Her work focuses on start-up and established business growth, mainly around the themes of:
- New possibilities, innovations & breakthroughs for developing the business or improving it.
- The entrepreneurial self: building capability, competence, confidence, motivation & grit.
- Implementing strategic plans; either alone or with superb teams
This half day workshop will provide an in depth look at intellectual property for medical technologies, its exploitation and how it can be protected.
In particular, the workshop will focus on the difficult issue of disclosure, using discussion, group work and relevant med-tech case studies to reinforce the learning from a practical point of view.
Our trainer will also provide a detailed overview of the patent process covering timescales, costs and a guide to help delegates conduct initial searches.

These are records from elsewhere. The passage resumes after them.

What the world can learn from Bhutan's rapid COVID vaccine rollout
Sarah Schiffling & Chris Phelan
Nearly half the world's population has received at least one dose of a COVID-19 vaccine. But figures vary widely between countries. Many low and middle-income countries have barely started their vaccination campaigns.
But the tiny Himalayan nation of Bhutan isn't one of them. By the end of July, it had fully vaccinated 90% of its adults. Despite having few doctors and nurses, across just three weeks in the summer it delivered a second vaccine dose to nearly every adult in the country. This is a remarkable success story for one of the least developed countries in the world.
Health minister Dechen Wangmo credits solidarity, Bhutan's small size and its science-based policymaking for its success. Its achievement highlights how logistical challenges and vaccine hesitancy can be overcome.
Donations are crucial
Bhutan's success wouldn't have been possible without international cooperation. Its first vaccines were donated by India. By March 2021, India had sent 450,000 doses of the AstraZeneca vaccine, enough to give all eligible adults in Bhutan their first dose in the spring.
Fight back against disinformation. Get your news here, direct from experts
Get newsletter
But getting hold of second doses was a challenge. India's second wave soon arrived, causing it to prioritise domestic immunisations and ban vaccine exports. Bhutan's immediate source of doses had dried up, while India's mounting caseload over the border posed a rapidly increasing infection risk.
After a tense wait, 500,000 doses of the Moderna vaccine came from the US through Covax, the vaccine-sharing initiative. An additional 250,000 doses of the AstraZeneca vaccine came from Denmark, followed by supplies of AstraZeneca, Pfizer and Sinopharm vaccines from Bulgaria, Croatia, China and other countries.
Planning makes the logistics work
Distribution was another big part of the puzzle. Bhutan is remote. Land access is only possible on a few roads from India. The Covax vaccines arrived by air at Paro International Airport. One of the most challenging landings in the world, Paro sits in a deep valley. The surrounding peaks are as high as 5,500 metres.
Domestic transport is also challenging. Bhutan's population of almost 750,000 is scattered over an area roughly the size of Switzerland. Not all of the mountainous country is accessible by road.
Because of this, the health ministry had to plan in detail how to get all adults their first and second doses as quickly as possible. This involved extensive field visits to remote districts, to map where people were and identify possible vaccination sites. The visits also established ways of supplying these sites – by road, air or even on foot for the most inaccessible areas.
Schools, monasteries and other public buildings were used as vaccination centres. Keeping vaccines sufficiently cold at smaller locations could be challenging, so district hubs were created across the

The workshop will be delivered by Clair Curran from Urquhart-Dykes & Lord, one of the UK’s leading firms of Chartered Patent and Trade Mark Attorneys. Clair is a European Patent Attorney who holds a PhD in biochemistry from the University of Sheffield, and a Masters degree in medical genetics/immunology. She began her training as a patent attorney following a period of post-doctoral research, which saw her being named as an inventor on several University patent applications. Clair has worked both in private practice and in corporate environments, including working in an international medical device company.
Clair’s practice primarily focuses on the drafting and prosecution of patent applications relating to orthopaedic implants and related instrumentation.